LIST OF TASKS.
a) Revise the article on serial protocols by reproducing everything from "In this article" down to "conditions.", replacing "pitfalls" with "hazards".
b) Continue the article on serial protocols from the point where it stops.

SELECTED PASSAGE.

%%

In this article I will give an overview on the protocols spoken on serial ports, highlighting common pitfalls. I will
summarize some points on how to design a serial protocol that is simple to implement and works reliably even under error
conditions.
If you have done low-level microcontroller firmware you will regularly have had to stuff some data up a serial port to
another microcontroller or to a computer. In the age of USB, a serial port is still the simplest and quickest way to get
communication to a control computer up and running. Integrating a ten thousand-line USB stack into your firmware and
writing the necessary low-level drivers on the host side might take days. Poking a few registers to set up your UART to
talk to an external hardware USB to serial converter is a matter of minutes.
This simplicity is treacherous, though. Oftentimes, you start writing your serial protocol as needs arise. Things might
start harmless with something like ``SET_LED ON\n``, but unless you proceed it is easy to end up in a hot mess of command
modes, protocol states that breaks under stress. The ways in which serial protocols break are manifold. The simplest one
is that at some point a character is mangled, leading to both ends of the conversation ending up in misaligned protocol
states. With a fragile protocol, you might end up in a state that is hard to recover from. In extreme cases, this leads
to code such as `this gem`_ performing some sort of arcane ritual to get back to some known state, and all just because
someone did not do their homework. Below we'll embark on a journey through the lands of protocol design, exploring the
facets of this deceptively simple problem.

%%

STORED RECORDS.

%%

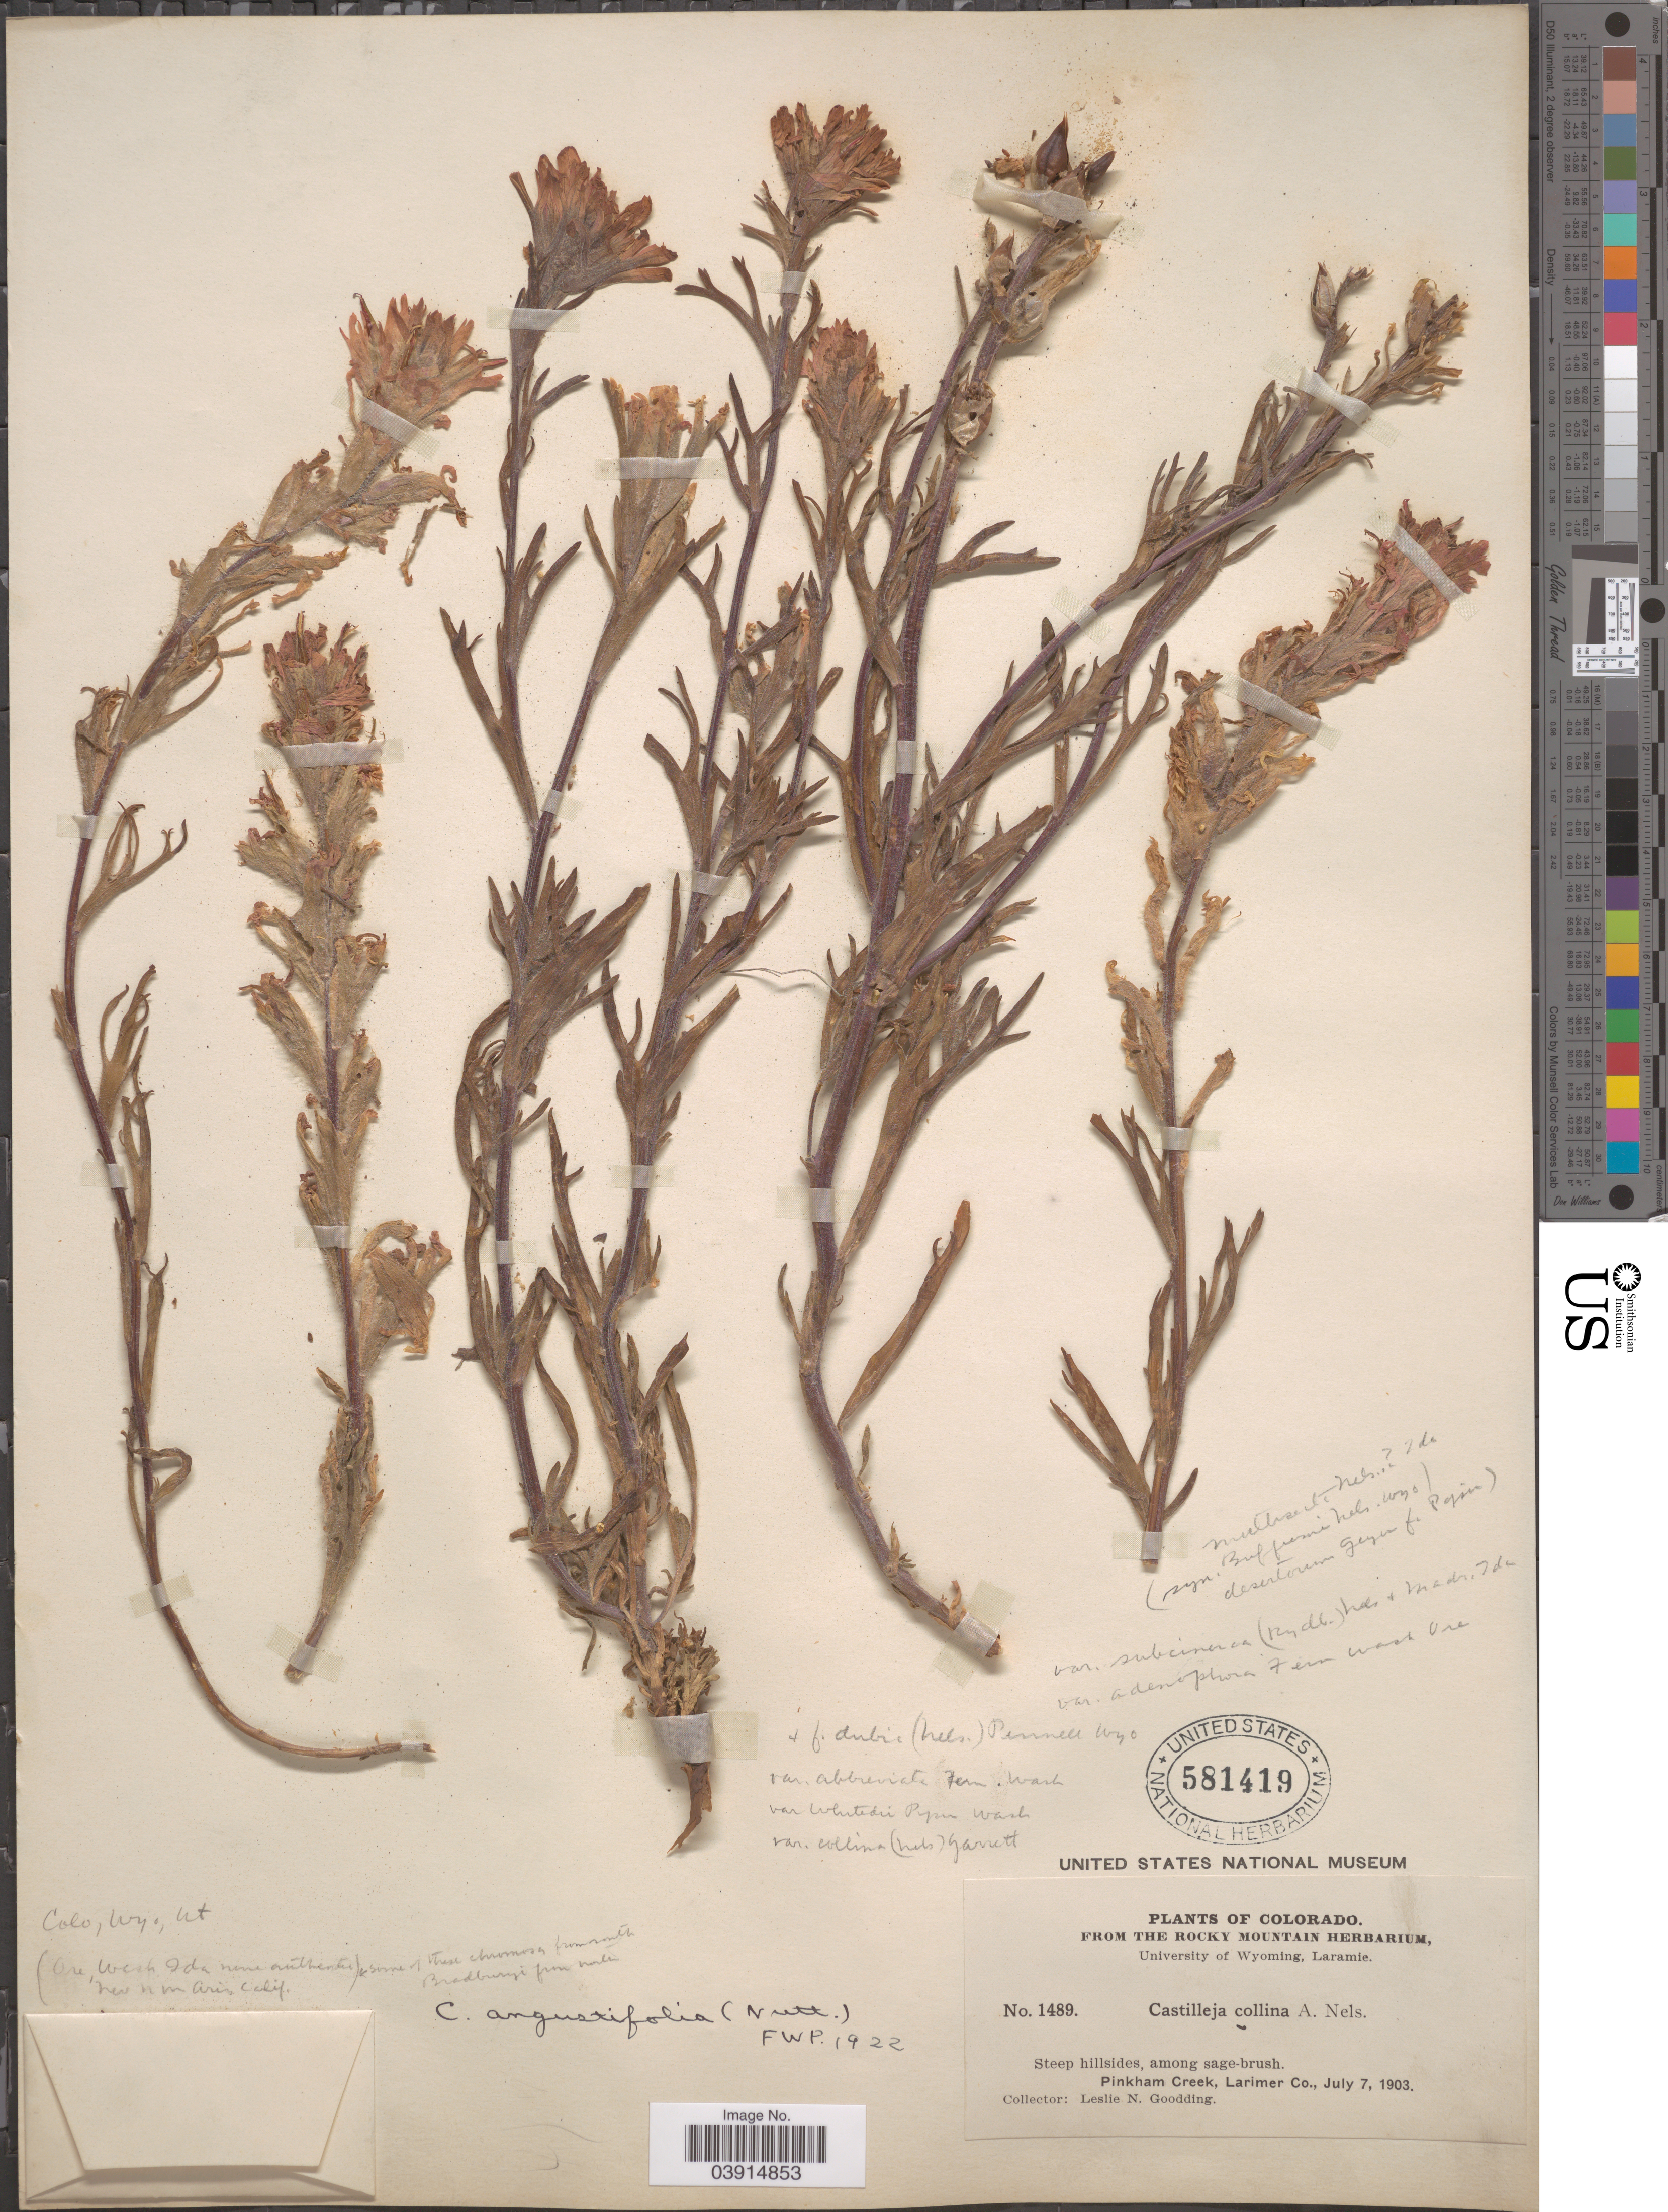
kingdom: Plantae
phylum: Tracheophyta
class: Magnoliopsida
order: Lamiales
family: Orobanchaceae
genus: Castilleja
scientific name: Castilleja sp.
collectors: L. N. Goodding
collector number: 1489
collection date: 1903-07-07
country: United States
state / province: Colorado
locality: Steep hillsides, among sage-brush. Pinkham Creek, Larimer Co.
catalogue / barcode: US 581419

%%

RESPONSES TO THE TASKS.
a)
In this article I will give an overview on the protocols spoken on serial ports, highlighting common hazards. I will
summarize some points on how to design a serial protocol that is simple to implement and works reliably even under error
conditions.

b)
.. _`this gem`: https://github.com/juhasch/pyBusPirateLite/blob/master/pyBusPirateLite/BBIO_base.py#L68
Text-based serial protocols
===========================
The first serial protocol you've likely written is a human-readable, text-based one. Text-based protocols have the big
advantage that you can just print them on a terminal and you can immediately see what's happening. In most cases you can
even type out the protocol with your bare hands, meaning that you don't really need a debugging tool beyond a serial
console.
However, text-based protocols also have a number of disadvantages. Depending on your application, these might not matter
and in many cases a text-based protocol is the most sensible solution. But then, in some cases they might and it's good
to know when you hit one of them.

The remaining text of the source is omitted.